- _Task to complete_
A word-for-word copy of the entries is the only acceptable reply.

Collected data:
═══
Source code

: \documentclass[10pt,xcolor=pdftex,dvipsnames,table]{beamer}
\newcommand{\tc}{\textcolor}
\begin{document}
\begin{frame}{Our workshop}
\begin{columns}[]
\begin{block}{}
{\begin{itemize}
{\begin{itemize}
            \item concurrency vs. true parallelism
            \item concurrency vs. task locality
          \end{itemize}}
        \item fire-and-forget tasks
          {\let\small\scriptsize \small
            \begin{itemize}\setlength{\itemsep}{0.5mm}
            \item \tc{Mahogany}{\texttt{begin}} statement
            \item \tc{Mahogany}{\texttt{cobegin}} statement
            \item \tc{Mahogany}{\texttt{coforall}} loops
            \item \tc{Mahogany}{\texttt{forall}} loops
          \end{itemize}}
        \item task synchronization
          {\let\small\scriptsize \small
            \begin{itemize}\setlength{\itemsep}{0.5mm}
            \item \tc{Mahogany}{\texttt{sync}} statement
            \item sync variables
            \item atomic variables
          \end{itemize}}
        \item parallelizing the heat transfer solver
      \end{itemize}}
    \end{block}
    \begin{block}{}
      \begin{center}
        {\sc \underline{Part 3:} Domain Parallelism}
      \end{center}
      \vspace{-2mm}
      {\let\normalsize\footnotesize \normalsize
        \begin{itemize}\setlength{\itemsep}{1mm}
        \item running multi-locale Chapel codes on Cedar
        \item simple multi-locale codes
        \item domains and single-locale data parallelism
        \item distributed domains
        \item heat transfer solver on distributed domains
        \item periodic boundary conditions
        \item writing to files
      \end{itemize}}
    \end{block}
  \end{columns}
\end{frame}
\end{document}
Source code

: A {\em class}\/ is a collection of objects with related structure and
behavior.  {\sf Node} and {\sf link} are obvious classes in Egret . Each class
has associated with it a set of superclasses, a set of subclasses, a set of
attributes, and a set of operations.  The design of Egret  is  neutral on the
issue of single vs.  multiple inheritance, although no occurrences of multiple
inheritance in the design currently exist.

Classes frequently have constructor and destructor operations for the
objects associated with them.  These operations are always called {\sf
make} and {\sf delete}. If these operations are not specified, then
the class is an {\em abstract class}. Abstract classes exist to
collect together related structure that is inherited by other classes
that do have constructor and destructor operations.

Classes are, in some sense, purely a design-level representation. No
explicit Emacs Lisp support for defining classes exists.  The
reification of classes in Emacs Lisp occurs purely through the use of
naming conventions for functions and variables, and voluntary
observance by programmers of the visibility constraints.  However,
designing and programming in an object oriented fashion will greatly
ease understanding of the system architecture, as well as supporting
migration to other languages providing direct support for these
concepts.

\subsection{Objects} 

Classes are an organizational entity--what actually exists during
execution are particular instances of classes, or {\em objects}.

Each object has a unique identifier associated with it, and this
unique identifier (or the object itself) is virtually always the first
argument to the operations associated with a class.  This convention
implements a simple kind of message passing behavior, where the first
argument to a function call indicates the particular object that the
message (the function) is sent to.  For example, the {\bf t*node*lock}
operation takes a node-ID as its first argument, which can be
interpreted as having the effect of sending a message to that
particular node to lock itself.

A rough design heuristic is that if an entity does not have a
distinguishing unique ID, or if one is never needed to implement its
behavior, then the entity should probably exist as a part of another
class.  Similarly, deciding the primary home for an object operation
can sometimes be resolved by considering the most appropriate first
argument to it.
═══
- _Exercise solution_
Source code

: \documentclass[10pt,xcolor=pdftex,dvipsnames,table]{beamer}
\newcommand{\tc}{\textcolor}
\begin{document}
\begin{frame}{Our workshop}
\begin{columns}[]
\begin{block}{}
{\begin{itemize}
{\begin{itemize}
            \item concurrency vs. true parallelism
            \item concurrency vs. task locality
          \end{itemize}}
        \item fire-and-forget tasks
          {\let\small\scriptsize \small
            \begin{itemize}\setlength{\itemsep}{0.5mm}
            \item \tc{Mahogany}{\texttt{begin}} statement
            \item \tc{Mahogany}{\texttt{cobegin}} statement
            \item \tc{Mahogany}{\texttt{coforall}} loops
            \item \tc{Mahogany}{\texttt{forall}} loops
          \end{itemize}}
        \item task synchronization
          {\let\small\scriptsize \small
            \begin{itemize}\setlength{\itemsep}{0.5mm}
            \item \tc{Mahogany}{\texttt{sync}} statement
            \item sync variables
            \item atomic variables
          \end{itemize}}
        \item parallelizing the heat transfer solver
      \end{itemize}}
    \end{block}
    \begin{block}{}
      \begin{center}
        {\sc \underline{Part 3:} Domain Parallelism}
      \end{center}
      \vspace{-2mm}
      {\let\normalsize\footnotesize \normalsize
        \begin{itemize}\setlength{\itemsep}{1mm}
        \item running multi-locale Chapel codes on Cedar
        \item simple multi-locale codes
        \item domains and single-locale data parallelism
        \item distributed domains
        \item heat transfer solver on distributed domains
        \item periodic boundary conditions
        \item writing to files
      \end{itemize}}
    \end{block}
  \end{columns}
\end{frame}
\end{document}
Source code

: A {\em class}\/ is a collection of objects with related structure and
behavior.  {\sf Node} and {\sf link} are obvious classes in Egret . Each class
has associated with it a set of superclasses, a set of subclasses, a set of
attributes, and a set of operations.  The design of Egret  is  neutral on the
issue of single vs.  multiple inheritance, although no occurrences of multiple
inheritance in the design currently exist.

Classes frequently have constructor and destructor operations for the
objects associated with them.  These operations are always called {\sf
make} and {\sf delete}. If these operations are not specified, then
the class is an {\em abstract class}. Abstract classes exist to
collect together related structure that is inherited by other classes
that do have constructor and destructor operations.

Classes are, in some sense, purely a design-level representation. No
explicit Emacs Lisp support for defining classes exists.  The
reification of classes in Emacs Lisp occurs purely through the use of
naming conventions for functions and variables, and voluntary
observance by programmers of the visibility constraints.  However,
designing and programming in an object oriented fashion will greatly
ease understanding of the system architecture, as well as supporting
migration to other languages providing direct support for these
concepts.

\subsection{Objects} 

Classes are an organizational entity--what actually exists during
execution are particular instances of classes, or {\em objects}.

Each object has a unique identifier associated with it, and this
unique identifier (or the object itself) is virtually always the first
argument to the operations associated with a class.  This convention
implements a simple kind of message passing behavior, where the first
argument to a function call indicates the particular object that the
message (the function) is sent to.  For example, the {\bf t*node*lock}
operation takes a node-ID as its first argument, which can be
interpreted as having the effect of sending a message to that
particular node to lock itself.

A rough design heuristic is that if an entity does not have a
distinguishing unique ID, or if one is never needed to implement its
behavior, then the entity should probably exist as a part of another
class.  Similarly, deciding the primary home for an object operation
can sometimes be resolved by considering the most appropriate first
argument to it.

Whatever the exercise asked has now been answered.